The FCC, nevertheless, was adamant about its motives. "An open Internet is indeed the great equalizer. It enables traditionally underrepresented groups — like minorities and women — to have an equal voice and an equal opportunity," said FCC commissioner Mingon Clyburn, a Democrat. She added that one of its studies showed that a greater percentage of African Americans and Latinos accessed the Internet only on their wireless phones. The location of the hearing was appropriate: the average income in this area is about $22,000, and roughly 25% of the population is Latino. Groups like Latinos for Internet Freedom were present to testify about how access to the Internet helped members of their communities find jobs and connect with family members outside the country.

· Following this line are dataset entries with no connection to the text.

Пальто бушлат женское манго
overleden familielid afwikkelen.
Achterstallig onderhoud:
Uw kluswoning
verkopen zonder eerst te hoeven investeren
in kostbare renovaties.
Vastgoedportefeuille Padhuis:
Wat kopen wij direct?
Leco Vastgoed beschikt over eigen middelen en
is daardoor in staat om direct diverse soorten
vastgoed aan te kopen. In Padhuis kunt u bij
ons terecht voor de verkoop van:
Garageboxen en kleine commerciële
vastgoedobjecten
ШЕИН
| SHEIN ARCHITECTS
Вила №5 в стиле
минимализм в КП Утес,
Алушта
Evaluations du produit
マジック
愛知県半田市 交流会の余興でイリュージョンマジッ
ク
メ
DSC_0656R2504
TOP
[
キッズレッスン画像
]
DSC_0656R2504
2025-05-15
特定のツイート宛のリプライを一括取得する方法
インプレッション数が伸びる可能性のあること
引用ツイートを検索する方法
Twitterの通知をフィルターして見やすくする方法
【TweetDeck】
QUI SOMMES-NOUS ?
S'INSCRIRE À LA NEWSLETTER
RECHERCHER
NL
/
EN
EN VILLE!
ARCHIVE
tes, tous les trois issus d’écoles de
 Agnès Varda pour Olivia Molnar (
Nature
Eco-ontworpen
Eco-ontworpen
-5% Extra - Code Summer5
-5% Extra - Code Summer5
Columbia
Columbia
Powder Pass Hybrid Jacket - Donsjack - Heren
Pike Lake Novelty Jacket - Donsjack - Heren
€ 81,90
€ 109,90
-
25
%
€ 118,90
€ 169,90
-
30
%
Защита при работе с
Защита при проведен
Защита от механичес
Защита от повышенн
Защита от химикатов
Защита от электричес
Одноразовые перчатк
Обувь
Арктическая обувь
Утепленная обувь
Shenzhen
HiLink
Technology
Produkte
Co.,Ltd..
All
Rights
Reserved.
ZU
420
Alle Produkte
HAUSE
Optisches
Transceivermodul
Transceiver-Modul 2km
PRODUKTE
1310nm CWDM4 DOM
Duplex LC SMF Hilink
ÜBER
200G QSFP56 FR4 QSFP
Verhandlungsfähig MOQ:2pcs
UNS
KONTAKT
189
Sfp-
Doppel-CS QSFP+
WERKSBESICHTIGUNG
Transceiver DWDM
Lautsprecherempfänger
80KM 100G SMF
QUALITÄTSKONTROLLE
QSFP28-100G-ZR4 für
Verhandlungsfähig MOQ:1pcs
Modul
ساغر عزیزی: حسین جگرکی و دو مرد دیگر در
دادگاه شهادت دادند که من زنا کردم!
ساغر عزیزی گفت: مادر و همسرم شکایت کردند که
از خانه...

Michael Copps, the other FCC commissioner on hand, blasted Google and Verizon's proposal. "The Internet was born on openness, flourished on openness and depends on openness for its continued success," he told the crowd. "We must not ever allow the openness of the Internet to become just another pawn in the hands of powerful corporate interests. The few players that control access to the wonders of the Internet tell us not to worry. But I am worried. How can we have any confidence that their business plans and network engineering are not going to stifle our online freedom? You know, history is pretty clear that when some special interest has control over both the content and distribution of a product or service — and a financial incentive to exercise that control — someone is going to try it."